Task directions: Give every numbered statement in the doctrine that the message below on metaphorical thought sets out.

Reading text:
----

Hi, Eric, 

 

Thanks, a lot, for that!  I won't say a lot more about self-organization, now, 
because I am hoping that the responses of others will display exactly the 
diversity you describe.  I think at least someone will argue that the two kinds 
of self-organization are the same, or, at least, that the biological kind puts 
the physical kind into service.  Let's see. 

 

I was fascinated by your last few sentence, which I am going to characterize as 
displaying an ambivalence about metaphorical thought.   I am starting to fall 
prey to what amounts to a doctrine (You will  need HTML to get the full effect) 
: 

 

1.      All Thought is in Metaphors

2.      All Metaphors Lie

3.      All Metaphors Give sight

4.      Some Metaphors are Better Than Others

5.      Good Scientists Locate the Good Metaphors.  

 

West Eberhard is very hard on metaphorical thought.  She writes [p. 16]:  

 

Metaphors are not only potentially misleading, but they are also dull 
substitutes for reality, because they reduce exquisitely dynamic phenomena to 
the lifeless images of a computer, a blueprint, or a cake.  Why not describe 
real mechanisms and thus use development as a metaphor for itself [emphasis 
nst’s].  

 

I have always admired MJW-E as a scientist utterly and unreservedly dedicated 
to the work.  But this passage is just wonderfully muddled.  In the first 
place, “mechanism” is a metaphor.  And the whole problem, is, of course, to 
discover a way to figure out which metaphors are realer than their 
alternatives.  

 

What she might be talking about here is “inter-level metaphors” [fractality?], 
in which case, of course, I highly approve.

----

Collected data:
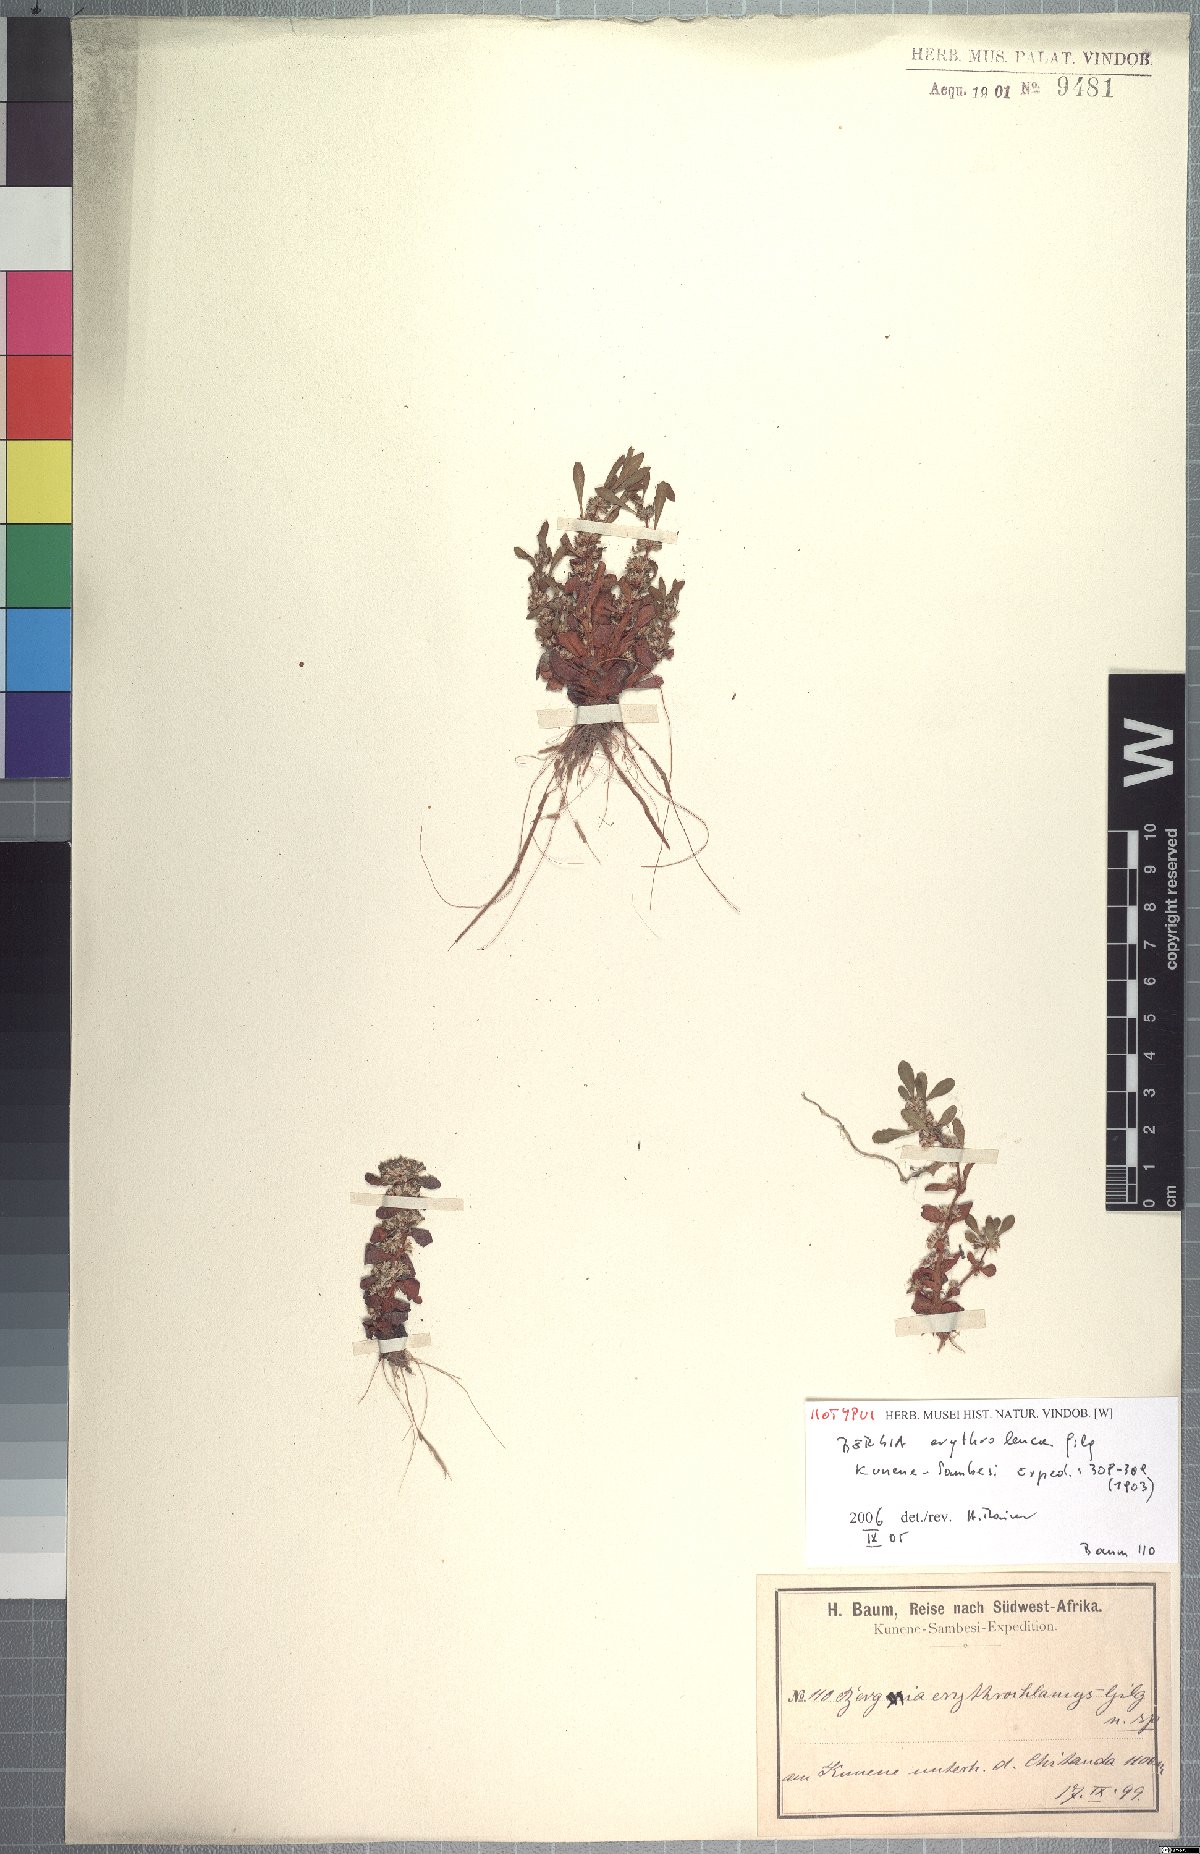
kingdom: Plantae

----

Answer box:
1. All Thought is in Metaphors
2. All Metaphors Lie
3. All Metaphors Give sight
4. Some Metaphors are Better Than Others
5. Good Scientists Locate the Good Metaphors.